The modern web requires you to spend huge amount of processing power to mine it for information. How could a start-up or a small business do comprehensive data crawling without having to build the giant server farms used by major search engines?
80legs makes web crawling technology more accessible to small companies and individuals by allowing leased access and letting customers pay only for what they crawl. Now, nontechnical users are be able to set up a crawl job with more or less adaptive control. Developers can incorporate 80legs API into their applications to spread the crawling net. The distributed computing network is put together by the 3rd party enterprise, which rents it to 80legs. The main idea is to make a home PC crawl web pages on demand during its idle time.
How it Works
Make a crawl application
Completing the form is all you have to do to make a crawl application. Write your own application by completing the 80legs form and make it run on multiple computers over the web to do a custom search. For custom crawling, a user might set various crawl MIME types (text, image, application, video and so on). Analysis types differ from URLs to meta data and md5 hashes. Depth level (for a paid account) and crawl types (Fast, Comprehensive, Breadth-First) must be set. As soon as you’ve completed the form, your job is in a queue to be run.
Run the job
The job runs distributed, with low consumption of memory or bandwidth.
Download the results
Download the results when the job is done (you’ll be notified by email). The results are typically of 2 types for a free account: crawled URLs and analyzed URLs. The latter’s value might differ from the first one.
I quickly composed a crawl job by checking 14 form fields and within 10 minutes, I got the crawl results. The Regex crawling plugin helped me to specify more on the search terms. One thing that was missing is there is no way to edit the created crawl job, but copy to clone it works well.
Detailed job summary
It’s important to see job details, especially the failure or success overview.
Custom or Pre-Built Crawling App
Certainly, the crawl service isn’t very adaptive and programmable for a “layman”. So, some companies have developed a custom processing API, or used the pre-built 80app from its store to run on the 80legs service base to crawl and index the web under their conditions. These pre-built apps are plugins that can be used in a crawl to parse or analyze the target data. Some of them are free, but with a crawl fee applicable.
Select a Chunk of Web, Crawl and Index it
If you know the data sources you want to grab, set up your crawl engine rules to search, index and save data (for the last option, one definitely needs a custom app). For instance, IndexTank is teaming up with 80legs so the customer may select a chunk of the web, crawl it and index it.
Pre-Configured Live Crawls of Websites from 80legs
This service also affords crawl packages on popular topics: business, real estate, retail and others. The data update frequency is quite high; crawl results are posted every 1 – 3 hours. The output format is usually XML.
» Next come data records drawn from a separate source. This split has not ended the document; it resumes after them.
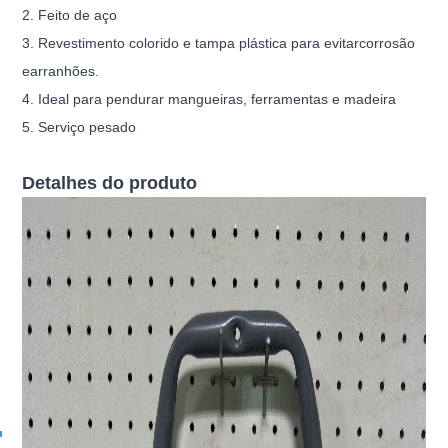
2. Feito de aço
3. Revestimento colorido e tampa plástica para evitar
corrosão
e
arranhões.
4. Ideal para pendurar mangueiras, ferramentas e madeira
5. Serviço pesado
Detalhes do produto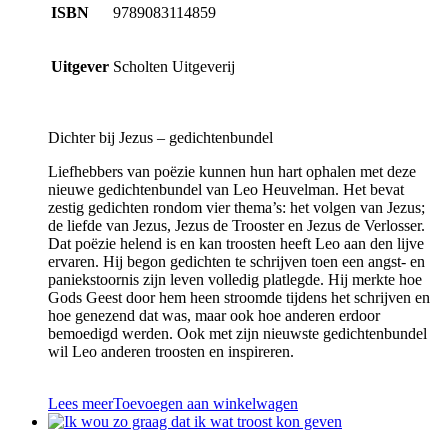
ISBN
9789083114859
Uitgever
Scholten Uitgeverij
Dichter bij Jezus – gedichtenbundel
Liefhebbers van poëzie kunnen hun hart ophalen met deze
nieuwe gedichtenbundel van Leo Heuvelman. Het bevat
zestig gedichten rondom vier thema’s: het volgen van Jezus;
de liefde van Jezus, Jezus de Trooster en Jezus de Verlosser.
Dat poëzie helend is en kan troosten heeft Leo aan den lijve
ervaren. Hij begon gedichten te schrijven toen een angst- en
paniekstoornis zijn leven volledig platlegde. Hij merkte hoe
Gods Geest door hem heen stroomde tijdens het schrijven en
hoe genezend dat was, maar ook hoe anderen erdoor
bemoedigd werden. Ook met zijn nieuwste gedichtenbundel
wil Leo anderen troosten en inspireren.
Lees meer
Toevoegen aan winkelwagen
Crawl Speed Claimed to Catch up with Modern Search Engines
The owners claim that single crawl job can process a million pages in about 15 min, which is about 1000 pages/second or 30 ms for a page. The service offers this speed to every customer, while respecting the bandwidth of the sites crawled. The developers claim this crawl speed is similar to Google, Yahoo and other giants’ engines. For my test of 1000 pages crawled, the CPUs spent 0.01 hour or about 36 seconds, similar to the claimed crawl speed. Priority of a job execution should be another factor considered.
Pricing starts from free for a Basic Plan (low crawl priority, up to 1000 pages for a job and other limitations) to $299 per month for the Premium plan. Additionally, you’ll be charged crawling fees. Usage fees are “$2.20 per million pages crawled & $0.03 per CPU-hour used & $0.00000008 per KB for results over 25 KB per page.” This is fairly affordable compared to pricing for crawl with other web services.
Results were limited with only crawled URLs and some indexes. Pulling all of the contents from the pages ends up using lots of our bandwidth and your bandwidth. Page content developers may write a custom code for your 80app.
This service created two zipped .csv files for me. I’ve downloaded those two files. The result files are in binary format, “Pages crawled” and “Pages Analyzed”. In the first file are the URLs with pages crawled (process status, page size, parse time and other fields) and the second file are pages analyzed, mentioning if the search terms appeared on pages and how many on a page (unique count, total count, search string_1 count and so on).
API and More
- Results Downloader API. For developers to incorporate data into other services/applications, there are more API available in JAVA, Python and JPype library.
- Results Downloader application is available, too.
This web service works best for small- or middle-scale businesses that want to crawl the data at only budget prices. The general crawl form might not be very adaptive to someone’s specific crawl requirements. Users must choose between custom set crawled data, pre-built API and crawl application to be developed.